RUSSELL MARTIN Beethoven's
Hair
Bloomsbury £14.99 ISBN
0-7679-0350-1
AmazonUK
(paper)
AmazonUS
There's an awful lot of hype surrounding this book. The cover itself describes
it as 'an extraordinary historical odyssey and a scientific mystery solved',
whilst the dust jacket goes even further into hyperbole and calls it 'a rich
historical treasure hunt, an Indiana Jones-like tale of false leads, amazing
breakthroughs, and incredible revelations'. Be warned, for it is nothing
of the sort. I bought it for $22 on a visit to the States (foolishly as it
happens as Amazon.com do it for £11.99 and from July you can, if you
must, buy it for £8.99 in its paperback version). Hoping for a good
read and for something different when you consider your average book on the
subject of music or musicians, I found it disappointing. Both badly written
and fearfully repetitive - at 276 pages it could have all been done in 100
maximium - it is the victim of a lack of provable historical fact or information.
What is (apparently) certain is that on the day after the great man's death,
on 27th March 1827, 15 year-old Ferdinand Hiller cut off a lock
of Beethoven's hair; as it turns out the composer was given a fair old short
back and sides by the time he was laid to rest, so what happened to all the
other locks? Mercifully Russell Martin avoids going down that road. Hiller
was a composition pupil of Beethoven's friend Hummel and was taken by his
teacher for a few visits during the last weeks of Beethoven's life, witnessing
the inexorable ebb of strength and health which resulted in death from
And here we have to wait until the end of the book to find (and frankly it's
no big secret to give it away here) that it was lead poisoning. After years
of sucking on those pencils while debating whether it should have been a
B or a B flat, or years of daily glasses of wine which, to remove the bitter
taste in those days, had been plumbed, Beethoven succombed to lead poisoning.

(Stored data entries)
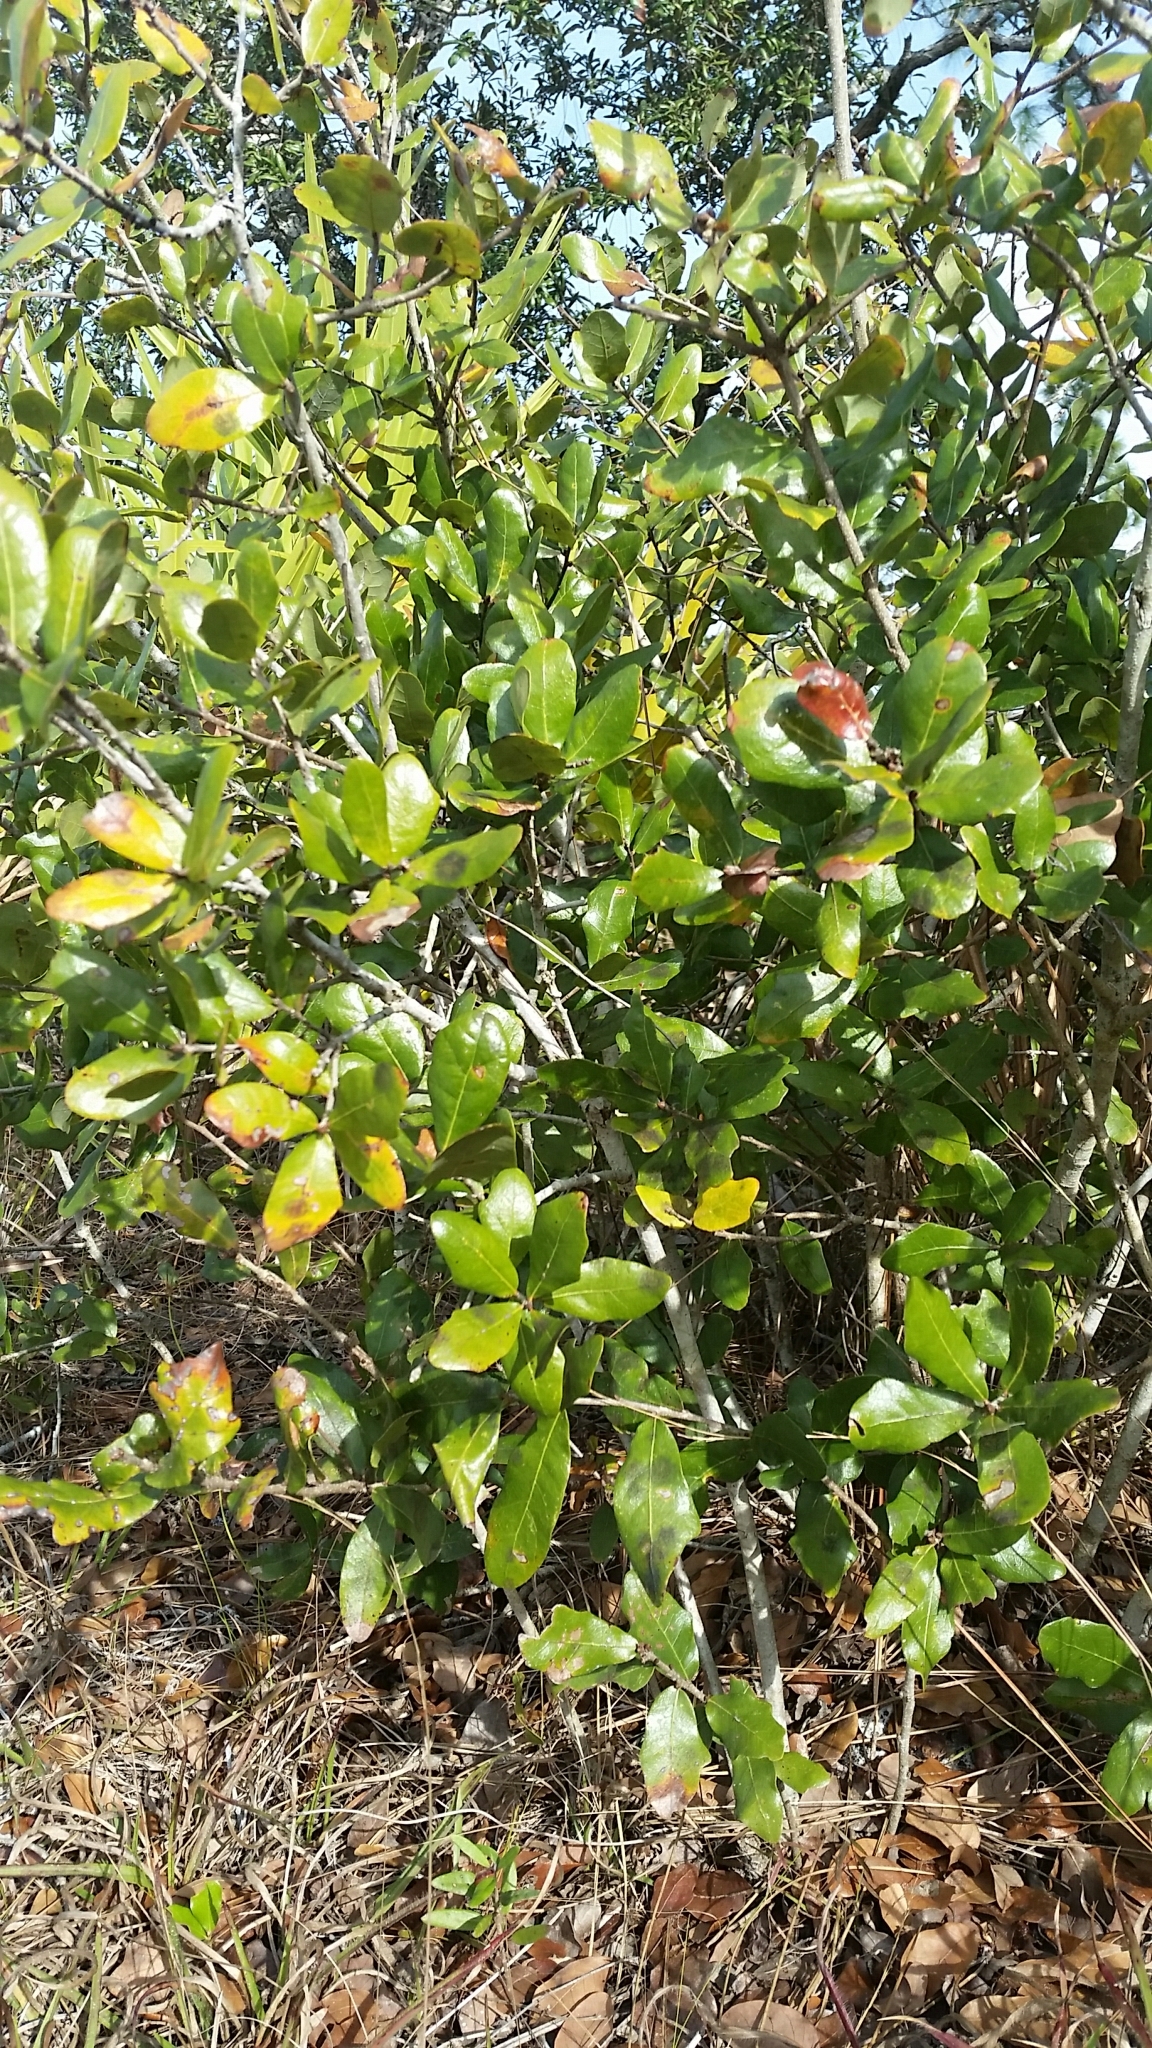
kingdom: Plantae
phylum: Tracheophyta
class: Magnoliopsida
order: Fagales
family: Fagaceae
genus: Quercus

---

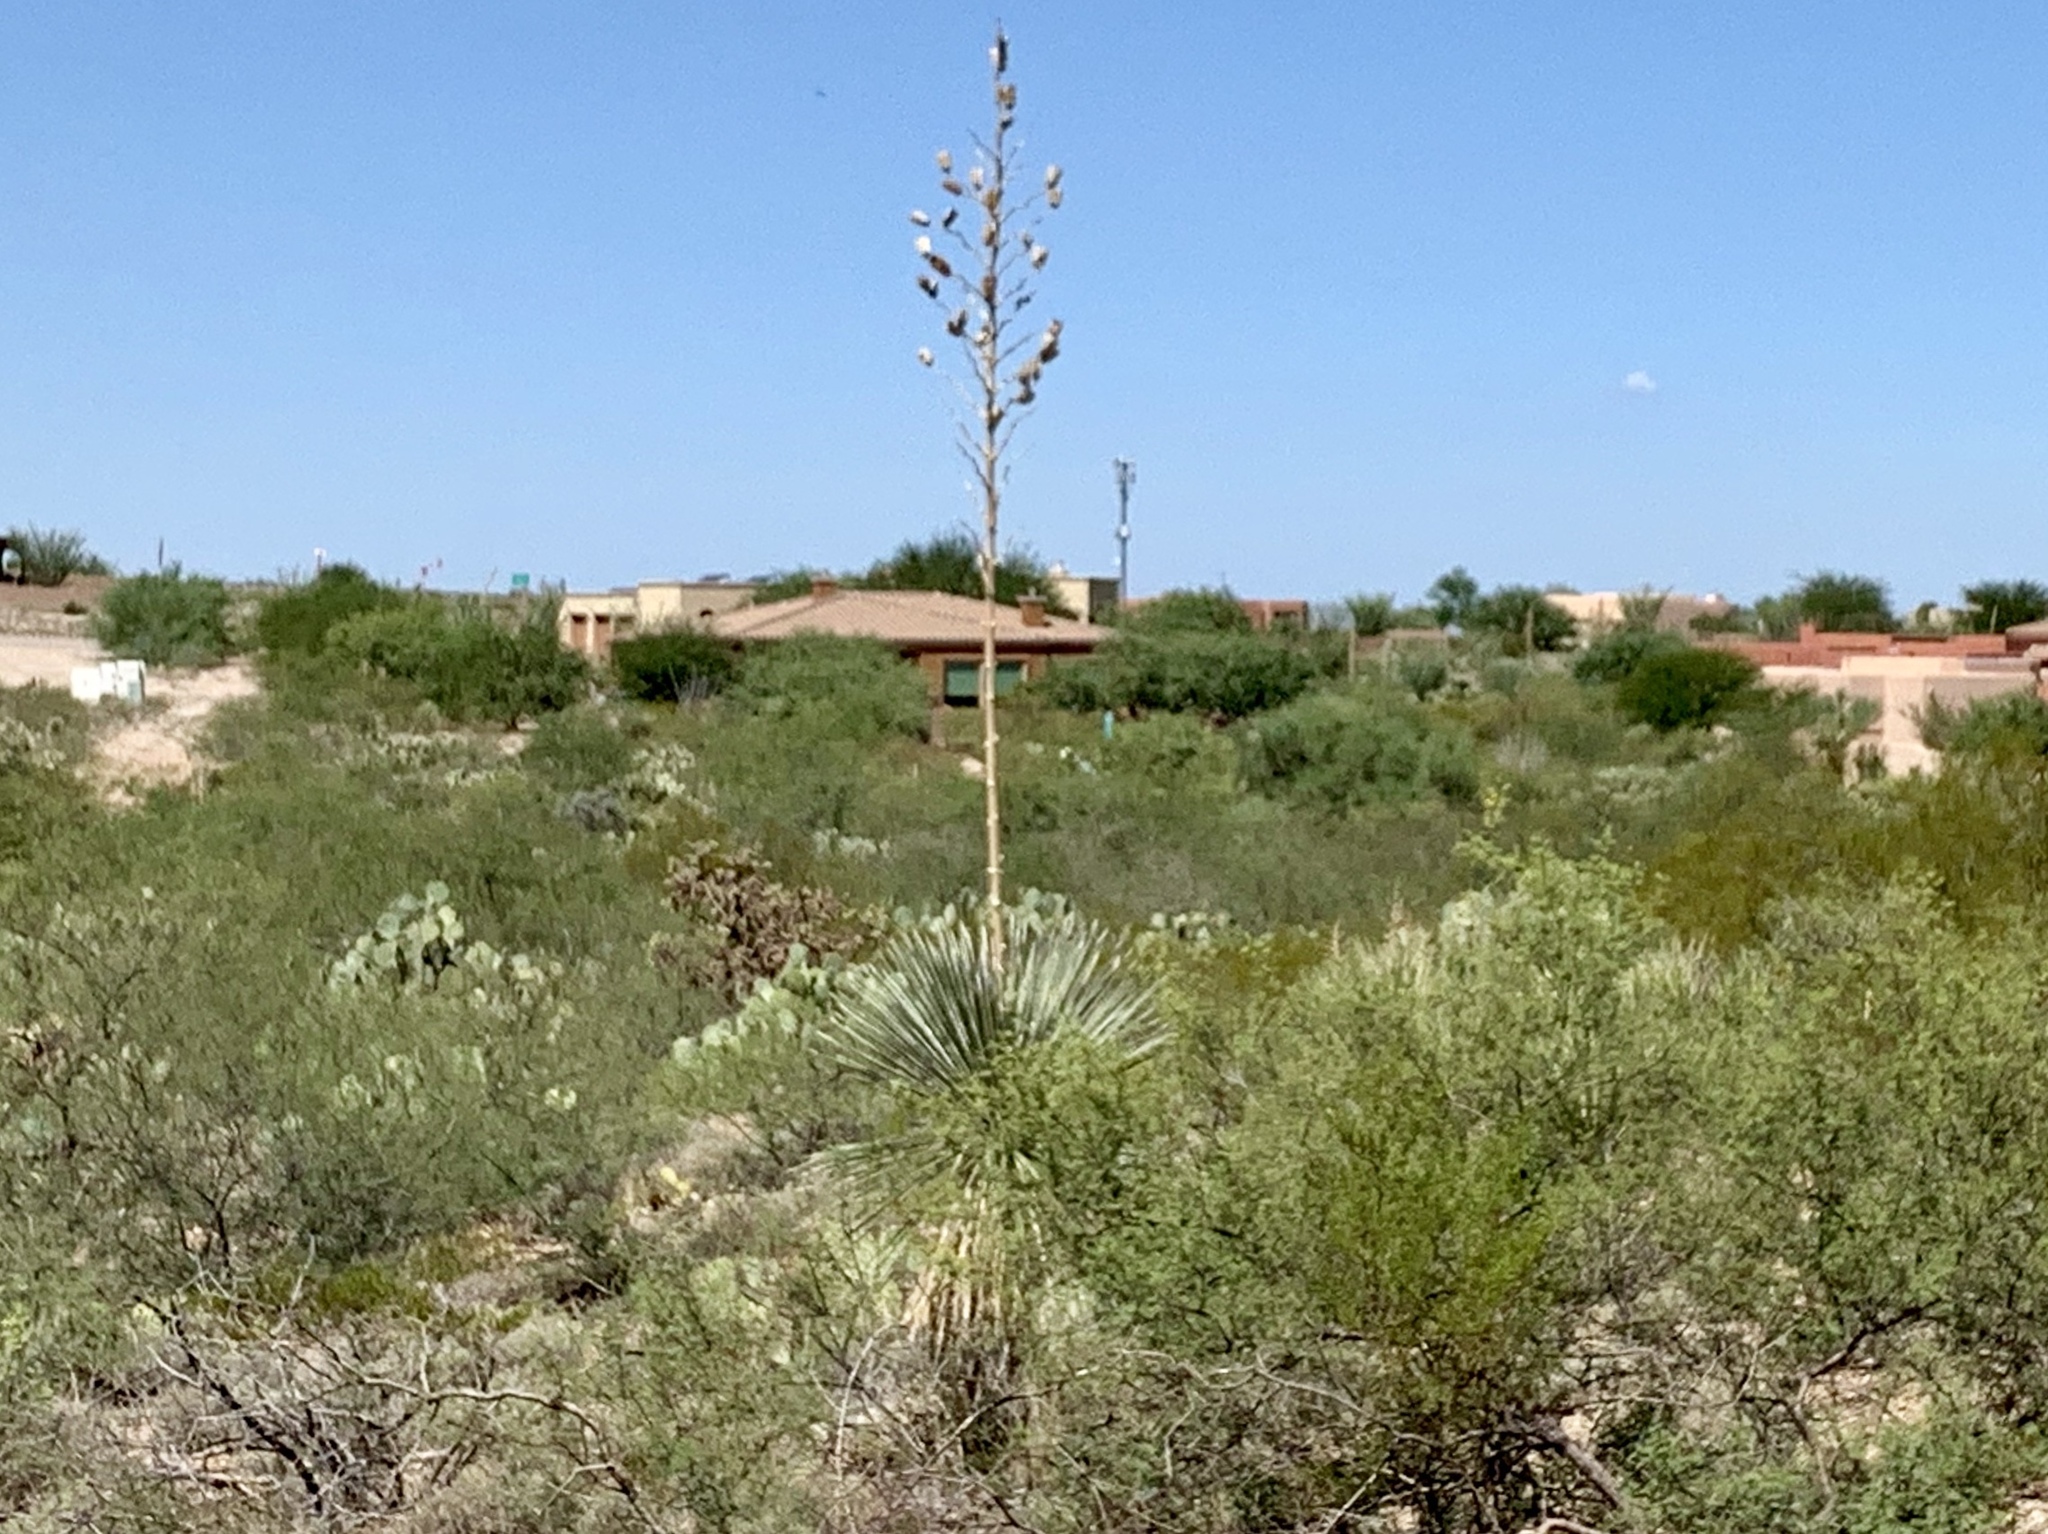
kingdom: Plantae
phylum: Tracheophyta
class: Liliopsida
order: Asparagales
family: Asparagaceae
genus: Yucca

==

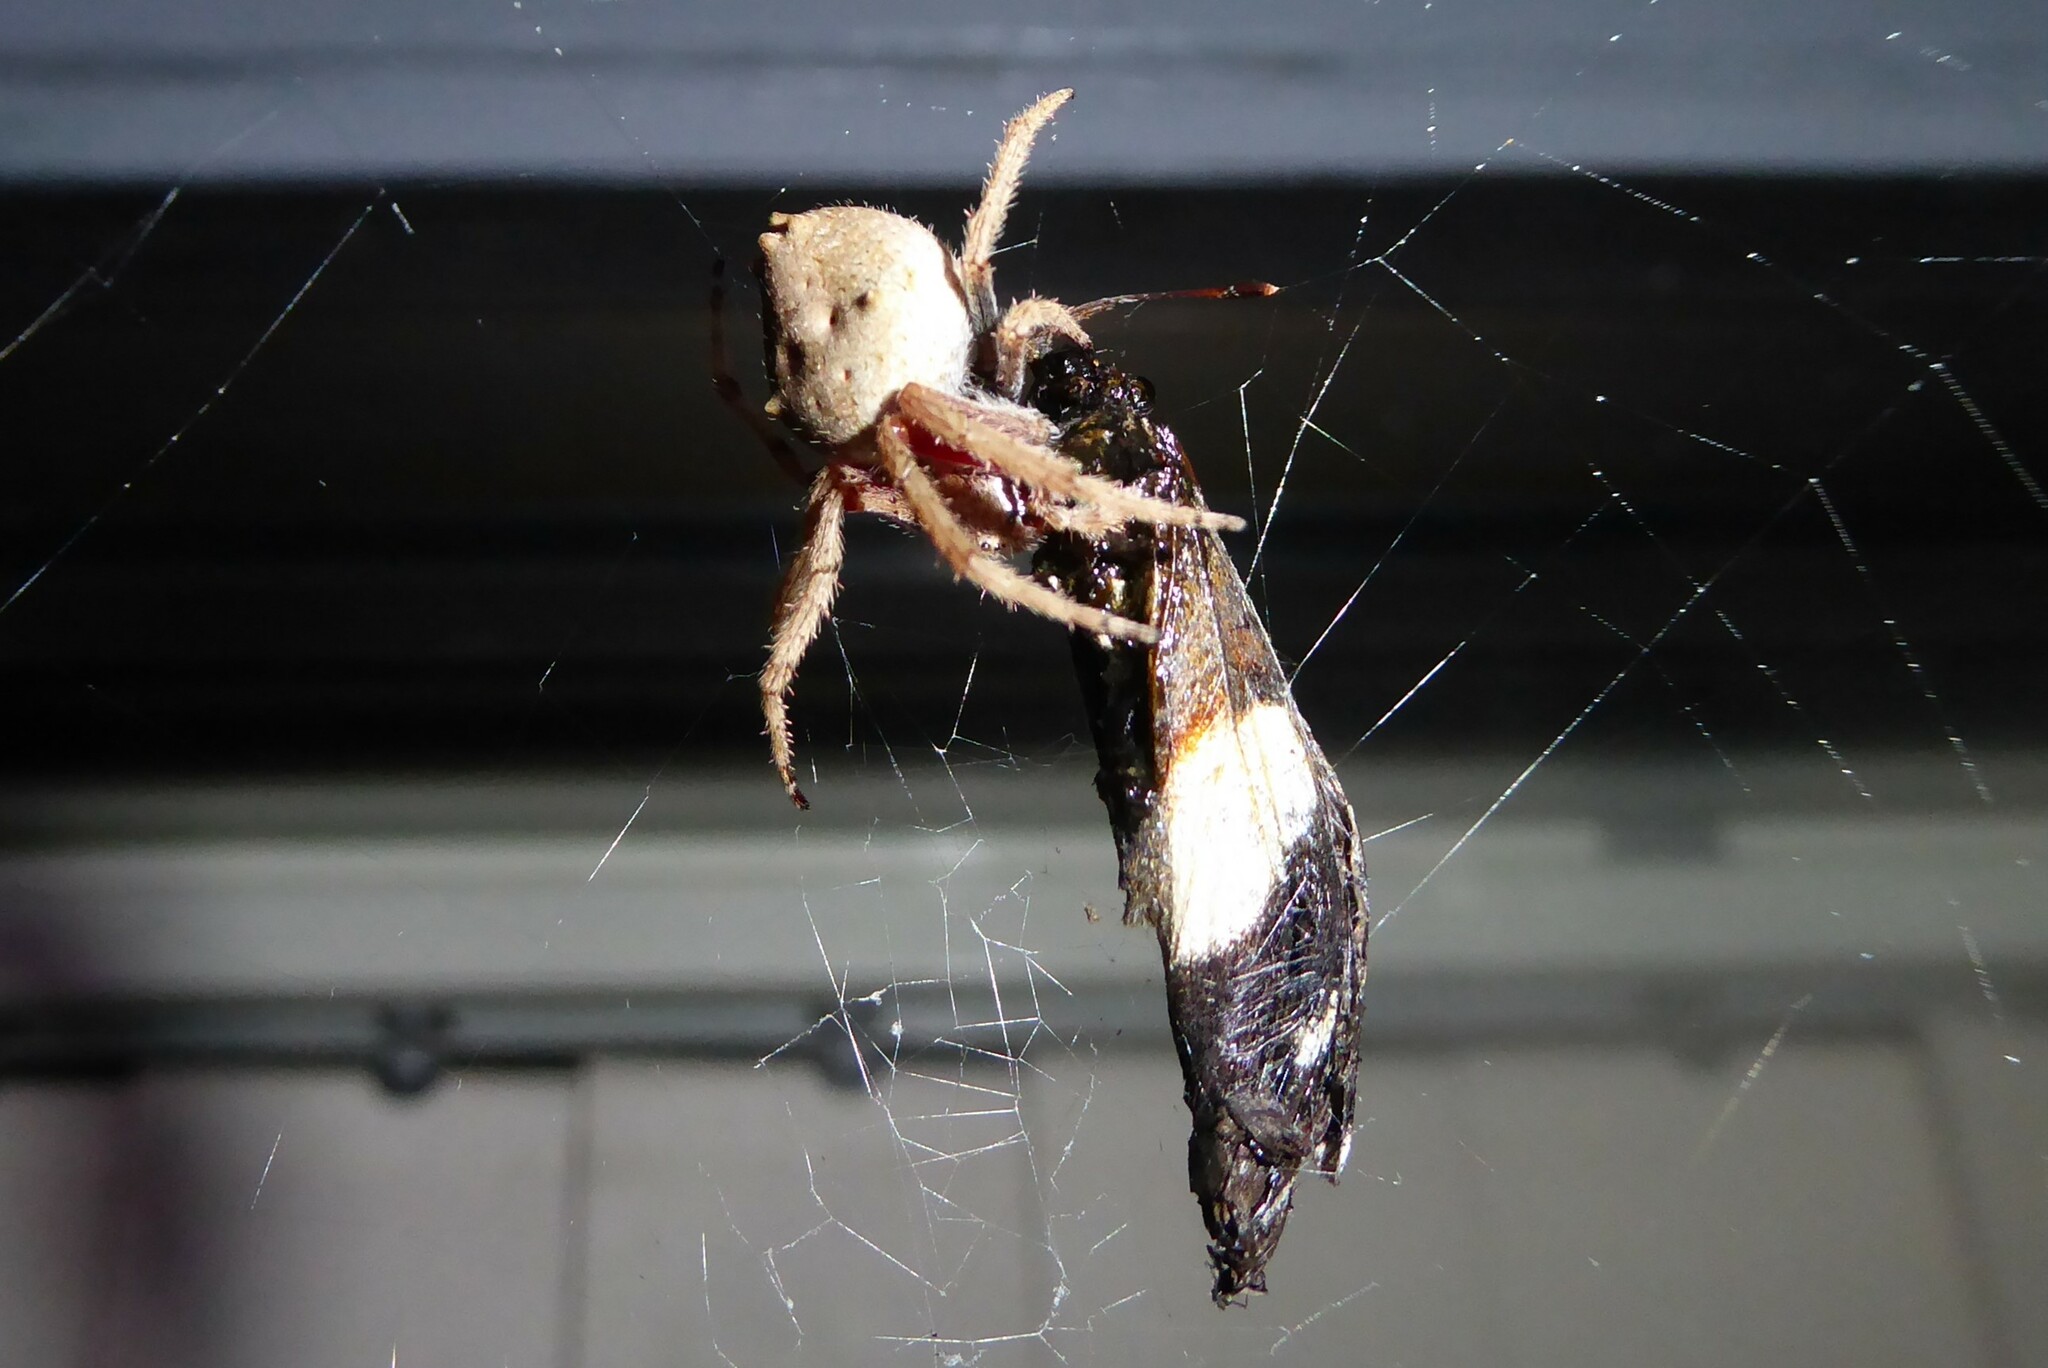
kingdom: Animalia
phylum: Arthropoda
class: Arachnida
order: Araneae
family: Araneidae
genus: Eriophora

EXERCISE. Write the next few sentences of the review of Beethoven's Hair, starting right after its last sentence. The records are separate material and have no connection to the review of Beethoven's Hair.

EXERCISE ANSWER.
And as we know, you can detect such facts (as well as arsenic poisoning)
from analysing hair samples. Fortunately the young Hiller helped himself
to a mighty chunk including some follicles, thus making scientific analysis
all the easier.
What happened to the lock of hair is a parallel theme of the book. First
it remained with Hiller until he gave it to his son Paul in 1883, two years
before his death. Paul duly recorded the fact on a small piece of backing
paper and retained the locket until he died in 1934, having had it restored
(and similarly noted) in 1911. Crucially the story then leaps in time from
1934 to 1943 and place from Cologne to the small northern Danish coastal
town of Gillelje, where the locket appears in the hands of the local town
doctor Kay Fremming. The story goes into a lot of detail about Nazi treatment
of the Jews in Denmark and how the local population rallied to save as many
as they could. The Hiller family was Jewish but may have tried to conceal
the fact. It's possible that a Hiller descendant was among sixty that were
betrayed in their attempt to get away to Sweden from Gillelje, and before
transportation to Theriesienstadt concentration camp gave the locket to Fremming
in an attempt to either save himself or at least stop it falling into Nazi
hands. This Fremming never revealed and Martin cannot find out the truth.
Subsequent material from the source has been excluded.